Exercise aim » Print every entry exactly as it appears, but skip the pictures.

(Data under study begins)

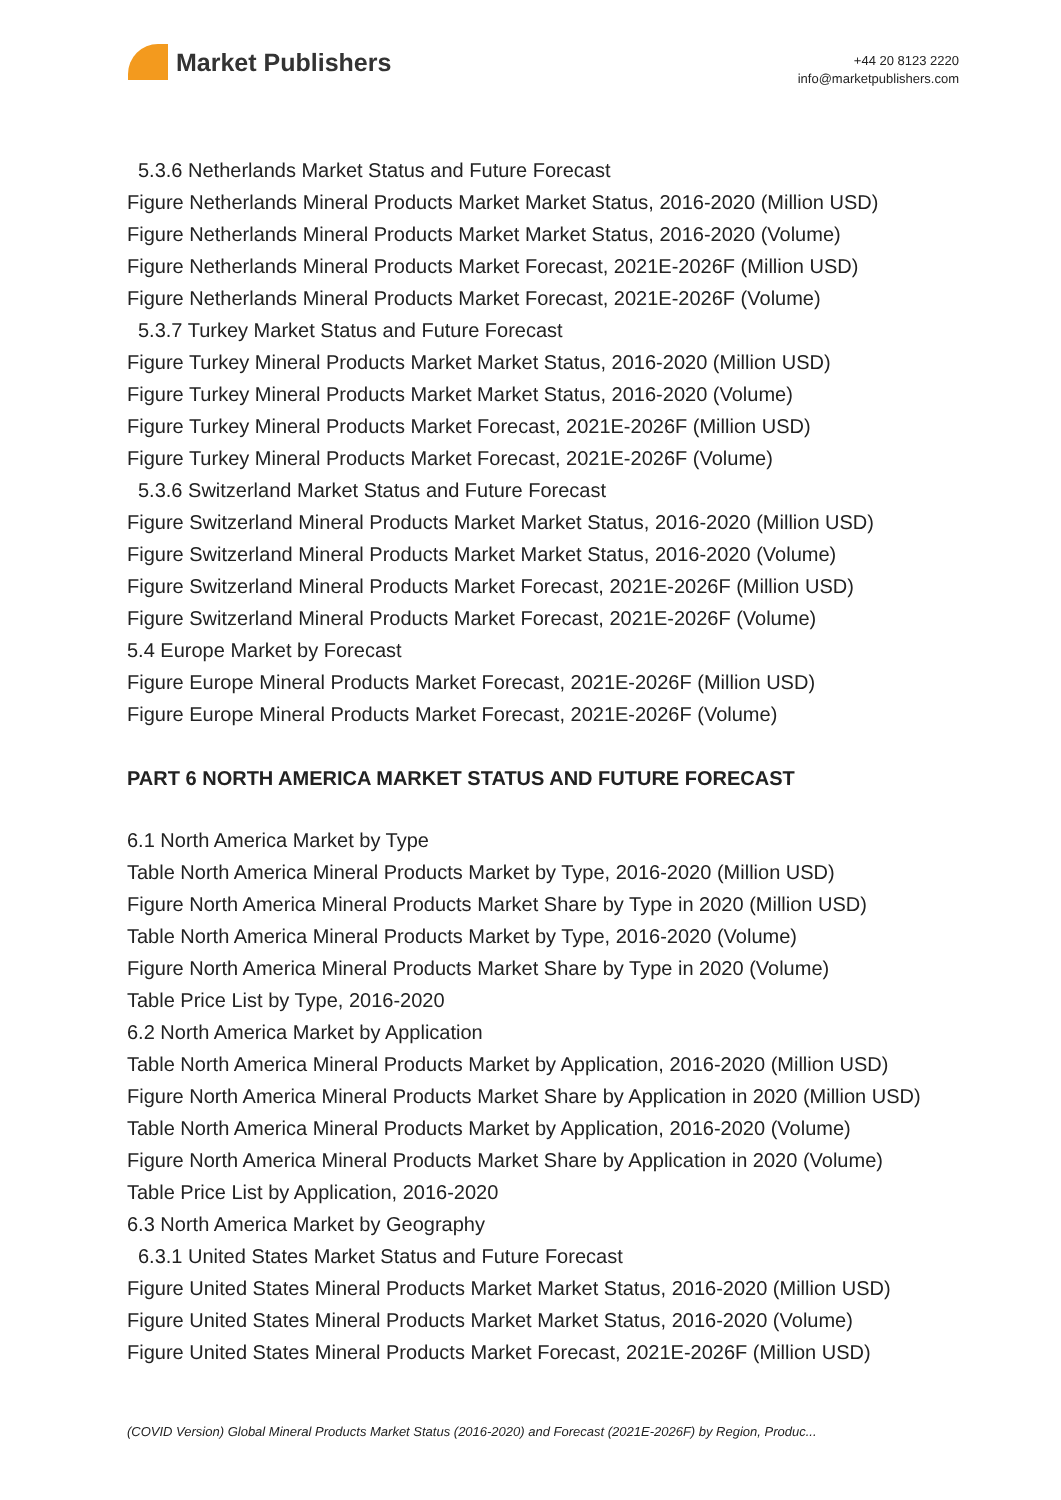Market Publishers
+44 20 8123 2220
info@marketpublishers.com
5.3.6 Netherlands Market Status and Future Forecast
Figure Netherlands Mineral Products Market Market Status, 2016-2020 (Million USD)
Figure Netherlands Mineral Products Market Market Status, 2016-2020 (Volume)
Figure Netherlands Mineral Products Market Forecast, 2021E-2026F (Million USD)
Figure Netherlands Mineral Products Market Forecast, 2021E-2026F (Volume)
5.3.7 Turkey Market Status and Future Forecast
Figure Turkey Mineral Products Market Market Status, 2016-2020 (Million USD)
Figure Turkey Mineral Products Market Market Status, 2016-2020 (Volume)
Figure Turkey Mineral Products Market Forecast, 2021E-2026F (Million USD)
Figure Turkey Mineral Products Market Forecast, 2021E-2026F (Volume)
5.3.6 Switzerland Market Status and Future Forecast
Figure Switzerland Mineral Products Market Market Status, 2016-2020 (Million USD)
Figure Switzerland Mineral Products Market Market Status, 2016-2020 (Volume)
Figure Switzerland Mineral Products Market Forecast, 2021E-2026F (Million USD)
Figure Switzerland Mineral Products Market Forecast, 2021E-2026F (Volume)
5.4 Europe Market by Forecast
Figure Europe Mineral Products Market Forecast, 2021E-2026F (Million USD)
Figure Europe Mineral Products Market Forecast, 2021E-2026F (Volume)
PART 6 NORTH AMERICA MARKET STATUS AND FUTURE FORECAST
6.1 North America Market by Type
Table North America Mineral Products Market by Type, 2016-2020 (Million USD)
Figure North America Mineral Products Market Share by Type in 2020 (Million USD)
Table North America Mineral Products Market by Type, 2016-2020 (Volume)
Figure North America Mineral Products Market Share by Type in 2020 (Volume)
Table Price List by Type, 2016-2020
6.2 North America Market by Application
Table North America Mineral Products Market by Application, 2016-2020 (Million USD)
Figure North America Mineral Products Market Share by Application in 2020 (Million USD)
Table North America Mineral Products Market by Application, 2016-2020 (Volume)
Figure North America Mineral Products Market Share by Application in 2020 (Volume)
Table Price List by Application, 2016-2020
6.3 North America Market by Geography
6.3.1 United States Market Status and Future Forecast
Figure United States Mineral Products Market Market Status, 2016-2020 (Million USD)
Figure United States Mineral Products Market Market Status, 2016-2020 (Volume)
Figure United States Mineral Products Market Forecast, 2021E-2026F (Million USD)
(COVID Version) Global Mineral Products Market Status (2016-2020) and Forecast (2021E-2026F) by Region, Produc...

(Data under study ends)

Solution »
Market Publishers
+44 20 8123 2220
info@marketpublishers.com
5.3.6 Netherlands Market Status and Future Forecast
Figure Netherlands Mineral Products Market Market Status, 2016-2020 (Million USD)
Figure Netherlands Mineral Products Market Market Status, 2016-2020 (Volume)
Figure Netherlands Mineral Products Market Forecast, 2021E-2026F (Million USD)
Figure Netherlands Mineral Products Market Forecast, 2021E-2026F (Volume)
5.3.7 Turkey Market Status and Future Forecast
Figure Turkey Mineral Products Market Market Status, 2016-2020 (Million USD)
Figure Turkey Mineral Products Market Market Status, 2016-2020 (Volume)
Figure Turkey Mineral Products Market Forecast, 2021E-2026F (Million USD)
Figure Turkey Mineral Products Market Forecast, 2021E-2026F (Volume)
5.3.6 Switzerland Market Status and Future Forecast
Figure Switzerland Mineral Products Market Market Status, 2016-2020 (Million USD)
Figure Switzerland Mineral Products Market Market Status, 2016-2020 (Volume)
Figure Switzerland Mineral Products Market Forecast, 2021E-2026F (Million USD)
Figure Switzerland Mineral Products Market Forecast, 2021E-2026F (Volume)
5.4 Europe Market by Forecast
Figure Europe Mineral Products Market Forecast, 2021E-2026F (Million USD)
Figure Europe Mineral Products Market Forecast, 2021E-2026F (Volume)
PART 6 NORTH AMERICA MARKET STATUS AND FUTURE FORECAST
6.1 North America Market by Type
Table North America Mineral Products Market by Type, 2016-2020 (Million USD)
Figure North America Mineral Products Market Share by Type in 2020 (Million USD)
Table North America Mineral Products Market by Type, 2016-2020 (Volume)
Figure North America Mineral Products Market Share by Type in 2020 (Volume)
Table Price List by Type, 2016-2020
6.2 North America Market by Application
Table North America Mineral Products Market by Application, 2016-2020 (Million USD)
Figure North America Mineral Products Market Share by Application in 2020 (Million USD)
Table North America Mineral Products Market by Application, 2016-2020 (Volume)
Figure North America Mineral Products Market Share by Application in 2020 (Volume)
Table Price List by Application, 2016-2020
6.3 North America Market by Geography
6.3.1 United States Market Status and Future Forecast
Figure United States Mineral Products Market Market Status, 2016-2020 (Million USD)
Figure United States Mineral Products Market Market Status, 2016-2020 (Volume)
Figure United States Mineral Products Market Forecast, 2021E-2026F (Million USD)
(COVID Version) Global Mineral Products Market Status (2016-2020) and Forecast (2021E-2026F) by Region, Produc...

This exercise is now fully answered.